*** Opening Data extracts ***

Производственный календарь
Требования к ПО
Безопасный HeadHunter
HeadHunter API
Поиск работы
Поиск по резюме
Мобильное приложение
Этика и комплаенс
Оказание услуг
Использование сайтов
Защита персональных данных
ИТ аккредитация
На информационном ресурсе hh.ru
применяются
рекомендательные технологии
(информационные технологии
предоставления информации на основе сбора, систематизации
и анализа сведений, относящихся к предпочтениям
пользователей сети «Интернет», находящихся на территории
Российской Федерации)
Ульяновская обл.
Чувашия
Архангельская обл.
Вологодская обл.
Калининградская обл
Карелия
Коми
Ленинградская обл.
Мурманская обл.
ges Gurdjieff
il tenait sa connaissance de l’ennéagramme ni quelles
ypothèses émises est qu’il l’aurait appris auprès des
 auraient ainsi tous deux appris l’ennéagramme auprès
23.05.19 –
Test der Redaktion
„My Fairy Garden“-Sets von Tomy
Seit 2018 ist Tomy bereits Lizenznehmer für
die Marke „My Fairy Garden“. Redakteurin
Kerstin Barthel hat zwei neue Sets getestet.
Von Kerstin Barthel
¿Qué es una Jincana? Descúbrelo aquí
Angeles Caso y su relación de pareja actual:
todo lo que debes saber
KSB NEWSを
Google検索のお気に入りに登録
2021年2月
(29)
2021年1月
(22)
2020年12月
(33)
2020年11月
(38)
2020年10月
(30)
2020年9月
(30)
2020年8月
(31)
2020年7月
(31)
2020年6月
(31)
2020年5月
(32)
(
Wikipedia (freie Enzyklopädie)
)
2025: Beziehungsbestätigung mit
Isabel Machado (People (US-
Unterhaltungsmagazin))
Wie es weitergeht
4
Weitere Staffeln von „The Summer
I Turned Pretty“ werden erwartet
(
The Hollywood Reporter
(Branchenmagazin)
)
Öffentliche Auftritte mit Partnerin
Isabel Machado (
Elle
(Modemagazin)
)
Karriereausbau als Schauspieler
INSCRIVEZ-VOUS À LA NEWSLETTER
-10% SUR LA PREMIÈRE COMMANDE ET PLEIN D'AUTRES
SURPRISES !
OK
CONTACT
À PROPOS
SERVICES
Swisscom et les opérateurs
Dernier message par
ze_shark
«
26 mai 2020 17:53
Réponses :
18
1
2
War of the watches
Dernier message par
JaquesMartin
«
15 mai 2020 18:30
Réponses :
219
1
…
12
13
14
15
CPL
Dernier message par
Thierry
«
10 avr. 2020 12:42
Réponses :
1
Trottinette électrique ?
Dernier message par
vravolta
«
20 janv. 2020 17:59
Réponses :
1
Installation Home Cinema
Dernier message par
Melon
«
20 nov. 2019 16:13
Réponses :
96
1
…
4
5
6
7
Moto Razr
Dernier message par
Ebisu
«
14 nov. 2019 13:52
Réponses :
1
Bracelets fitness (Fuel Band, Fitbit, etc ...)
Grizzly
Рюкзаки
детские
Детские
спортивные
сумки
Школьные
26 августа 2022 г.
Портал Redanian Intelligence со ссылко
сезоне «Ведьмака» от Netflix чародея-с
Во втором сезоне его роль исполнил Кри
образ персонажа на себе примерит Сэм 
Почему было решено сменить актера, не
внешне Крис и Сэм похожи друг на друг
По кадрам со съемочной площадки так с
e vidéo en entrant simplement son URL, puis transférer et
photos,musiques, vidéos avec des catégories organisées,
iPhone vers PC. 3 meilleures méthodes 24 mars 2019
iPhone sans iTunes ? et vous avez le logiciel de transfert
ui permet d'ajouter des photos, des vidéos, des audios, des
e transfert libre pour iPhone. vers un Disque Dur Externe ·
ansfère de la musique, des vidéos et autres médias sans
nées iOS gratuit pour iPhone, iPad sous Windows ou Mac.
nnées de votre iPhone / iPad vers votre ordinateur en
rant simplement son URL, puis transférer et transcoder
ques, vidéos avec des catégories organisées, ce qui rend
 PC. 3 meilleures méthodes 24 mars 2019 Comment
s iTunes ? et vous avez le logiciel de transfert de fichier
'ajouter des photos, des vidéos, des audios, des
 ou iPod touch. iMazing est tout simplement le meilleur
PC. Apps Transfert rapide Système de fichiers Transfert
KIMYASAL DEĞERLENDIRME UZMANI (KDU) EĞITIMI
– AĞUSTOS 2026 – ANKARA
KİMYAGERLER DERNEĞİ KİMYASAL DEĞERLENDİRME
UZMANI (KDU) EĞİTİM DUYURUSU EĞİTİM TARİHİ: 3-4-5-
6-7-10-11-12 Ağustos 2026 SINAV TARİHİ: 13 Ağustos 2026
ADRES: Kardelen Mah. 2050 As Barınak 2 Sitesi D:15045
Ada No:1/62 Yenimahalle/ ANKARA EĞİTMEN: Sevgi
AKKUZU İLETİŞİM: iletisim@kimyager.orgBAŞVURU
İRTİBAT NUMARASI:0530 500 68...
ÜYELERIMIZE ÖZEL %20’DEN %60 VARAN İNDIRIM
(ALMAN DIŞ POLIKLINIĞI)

*** Closing Data extracts ***
*** Opening Data extracts ***

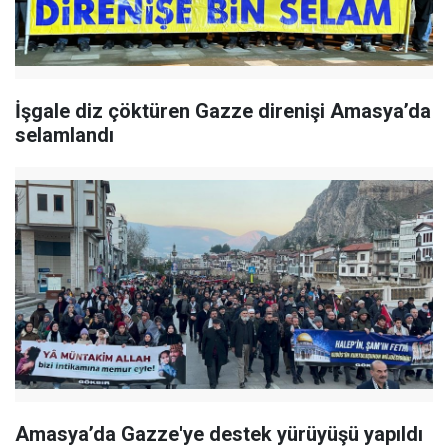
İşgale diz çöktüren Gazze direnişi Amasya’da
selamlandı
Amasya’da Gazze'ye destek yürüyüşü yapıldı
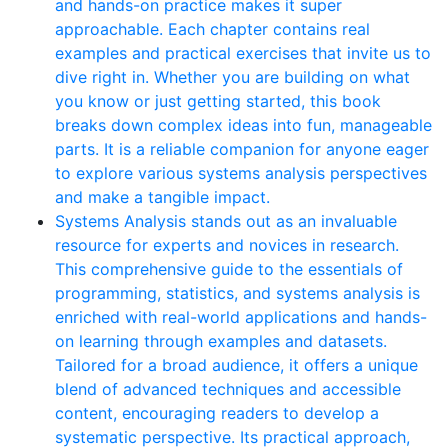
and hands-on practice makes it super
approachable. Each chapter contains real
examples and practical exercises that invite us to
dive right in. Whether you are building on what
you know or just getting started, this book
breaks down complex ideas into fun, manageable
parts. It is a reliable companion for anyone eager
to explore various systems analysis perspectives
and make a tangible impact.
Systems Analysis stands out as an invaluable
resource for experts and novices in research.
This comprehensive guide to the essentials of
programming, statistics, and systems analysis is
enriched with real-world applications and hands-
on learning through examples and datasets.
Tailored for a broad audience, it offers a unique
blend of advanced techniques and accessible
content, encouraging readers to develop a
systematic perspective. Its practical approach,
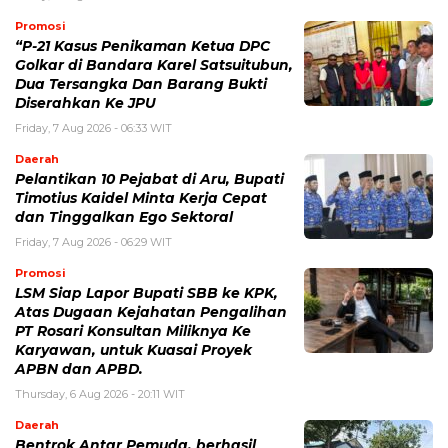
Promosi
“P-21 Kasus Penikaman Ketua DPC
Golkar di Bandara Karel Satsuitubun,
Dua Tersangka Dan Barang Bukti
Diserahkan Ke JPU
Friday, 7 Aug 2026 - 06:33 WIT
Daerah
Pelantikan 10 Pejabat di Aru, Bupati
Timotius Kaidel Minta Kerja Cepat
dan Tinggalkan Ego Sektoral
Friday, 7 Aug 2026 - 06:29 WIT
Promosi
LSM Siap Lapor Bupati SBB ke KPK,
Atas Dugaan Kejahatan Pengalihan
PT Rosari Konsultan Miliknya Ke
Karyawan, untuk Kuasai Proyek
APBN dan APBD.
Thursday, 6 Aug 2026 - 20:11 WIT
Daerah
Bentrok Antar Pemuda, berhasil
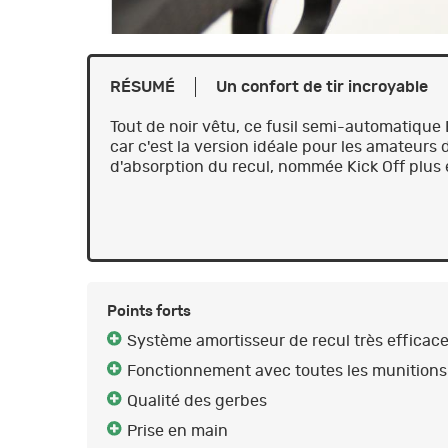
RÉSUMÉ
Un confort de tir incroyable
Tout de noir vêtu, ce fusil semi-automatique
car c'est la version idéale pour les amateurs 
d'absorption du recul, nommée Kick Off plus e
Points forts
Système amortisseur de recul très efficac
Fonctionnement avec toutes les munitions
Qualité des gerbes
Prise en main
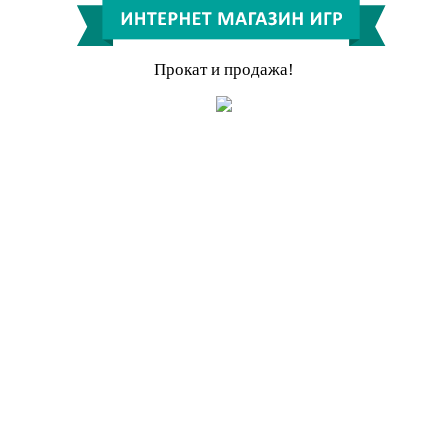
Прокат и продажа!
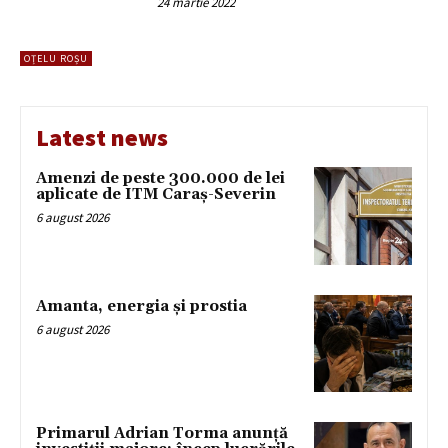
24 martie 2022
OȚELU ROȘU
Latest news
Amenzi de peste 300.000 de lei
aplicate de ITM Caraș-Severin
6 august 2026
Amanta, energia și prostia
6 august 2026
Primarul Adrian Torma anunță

*** Closing Data extracts ***

» Exercise prompt
Transcribe word for word every line from the line with "Производственный календарь" through the line with "На информационном ресурсе hh.ru", including both of those lines.

» Response
Производственный календарь
Требования к ПО
Безопасный HeadHunter
HeadHunter API
Поиск работы
Поиск по резюме
Мобильное приложение
Этика и комплаенс
Оказание услуг
Использование сайтов
Защита персональных данных
ИТ аккредитация
На информационном ресурсе hh.ru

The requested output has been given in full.